Dodatkowo maszyna indukująca energię elektryczną z przestrzeni, pod wpływem własnego ruchu jako twornika, pozwala zgodnie z prawem Faradaya w miarę wzrostu prędkości indukować jeszcze więcej energii. To tak jakby wydajność a więc i moc takiej maszyny zwiększała się wraz z jej prędkością. Im szybciej leci pojazd- induktor, przecinający eter... tym szybciej lecieć może... Lawinowa indukcja plus super-przewodniki to jest klucz do lekkości całej konstrukcji pozbawionej zbiorników paliwa o wręcz bajecznych maksymalnych prędkościach. Maszyna jest tylko przetwornikiem energii potencjalnej eteru obecnej wokół pojazdu. Wniosek jest taki że jeśli grawitacja ma wpływ na masę i prędkość to masa i prędkość musi mieć wpływ na wysokość grawitacji ponieważ nie może wpływać jedno na drugie jeśli nie ma wspólnego łącznika. Grawitacja ze względu na kierunek ruchu zawsze dąży z większego ciśnienia do mniejszego. Jest to skutek obecności masy i pola elektromagnetycznego czyli ruchu substancji przestrzennej wkoło obiektu. Wobec tego musi występować niedomiar ciśnienia w obiektach materialnych względem przestrzeni który wywołuje ruch i strumień cząsteczek pola grawitacji do centrum danego obiektu. Ruch w stronę dodatniego pola elektrostatycznego w naturze nie istnieje i jedynie przestrzeń kosmiczna posiada potencjał najbardziej ujemny a pole elektromagnetyczne pojawiające się wokoło ciał niebieskich wytwarza niewielkie podciśnienie wyzwalające grawitację. W naturze nie ma takiego stanu, jak ładunek ujemny, są tylko wyładowania, nie ma ujemnie naładowanych substancji, materiałów i nie ma na to dowodu.

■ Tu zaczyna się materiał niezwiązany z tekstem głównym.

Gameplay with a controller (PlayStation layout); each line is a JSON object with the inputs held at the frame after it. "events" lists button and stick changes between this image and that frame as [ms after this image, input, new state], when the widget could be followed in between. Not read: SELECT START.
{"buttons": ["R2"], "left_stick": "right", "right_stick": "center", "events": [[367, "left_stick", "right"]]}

Jednak nie znamy źródła ciśnienia dostarczanego "do przestrzeni" która ten potencjał tworzy a bez możliwości wykonania lotów intergalaktycznych nie ma sensu się wdawać w dyskusje na temat

–jak wielki jest Wszechświat?

–jeśli jest gdzieś kres przestrzeni kosmicznej to co jest poza nim?

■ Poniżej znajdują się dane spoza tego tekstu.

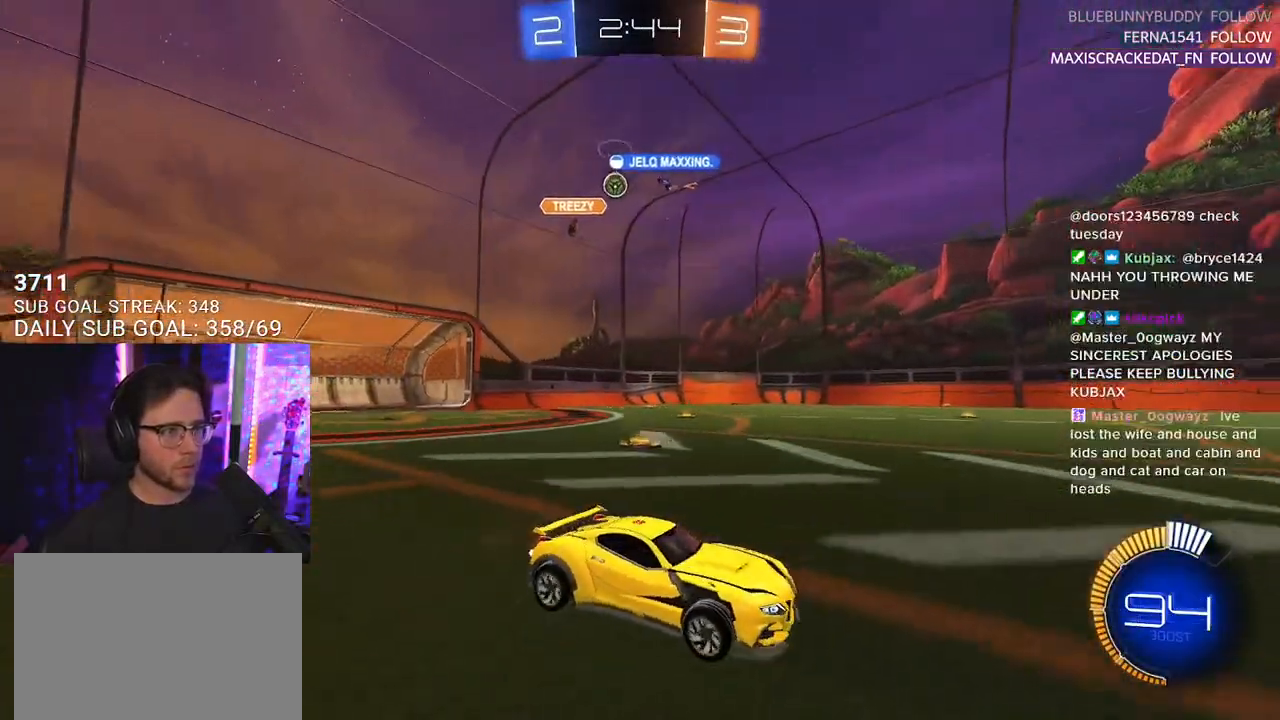
{"buttons": ["SQUARE", "R2"], "left_stick": "left", "right_stick": "center", "events": [[50, "left_stick", "left"], [433, "SQUARE", "down"]]}
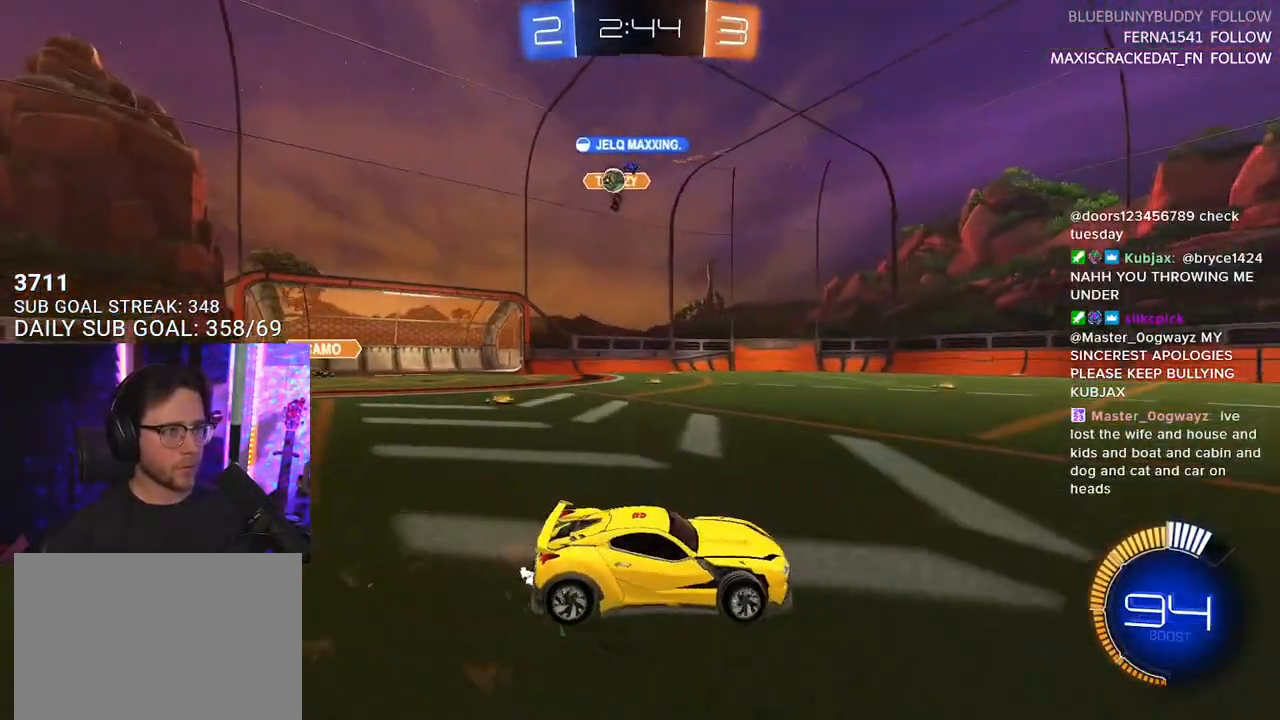
{"buttons": ["R2"], "left_stick": "left", "right_stick": "center", "events": [[50, "SQUARE", "up"]]}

Jeśli ktoś zasugeruje mi istnienie wieloświatów w tej samej przestrzeni, równie dobrze mogę uznać to za ten sam Wszechświat bo zwrot "wszech"- znaczy wszystko i bez sensu się nad tym rozdrabniać. Lepiej skupić się na konkretach jak oswojenie zjawiska grawitacji i antygrawitacji zamiast czczych dywagacjach.

Ładowanie i rozładowywanie są antynomiami jak wdech i wydech, ponieważ napełnianie i opróżnianie lub sprężanie i rozprężanie są wzajemnymi i odwiecznymi warunkami zasadniczymi natury. Wyłącznie jakaś nieznana nam siła, częstotliwość, ruch którego źródło początkowe nie jest znane, tworząc różnicę ciśnień, wyzwala wszelkie inne pola, wyładowania, promieniowania czy fale. Materia strukturalnie jest to "skondensowana" przestrzeń która poprzez "wirową" konstrukcję zbudowaną z wiązań atomowych powiązanych ruchem eteru jako polem elektromagnetycznym przez co nie traci swoich własności. "Sieciowa" konstrukcja materii jest zatopiona w materio-gennej przestrzeni.
zjawisk elektrycznych.

Przestrzeń zapewnia zjawisko grawitacji dla "ciał niebieskich" poprzez stałe uzupełnienie "niedo-ciśnienia" panującego w miejscu tworzenia pola elektromagnetycznego, odśrodkowym wyrzutem eteru w płaszczyźnie połączenia dwóch dipoli pola elektromagnetycznego ciał niebieskich i... oczywiście maszyn.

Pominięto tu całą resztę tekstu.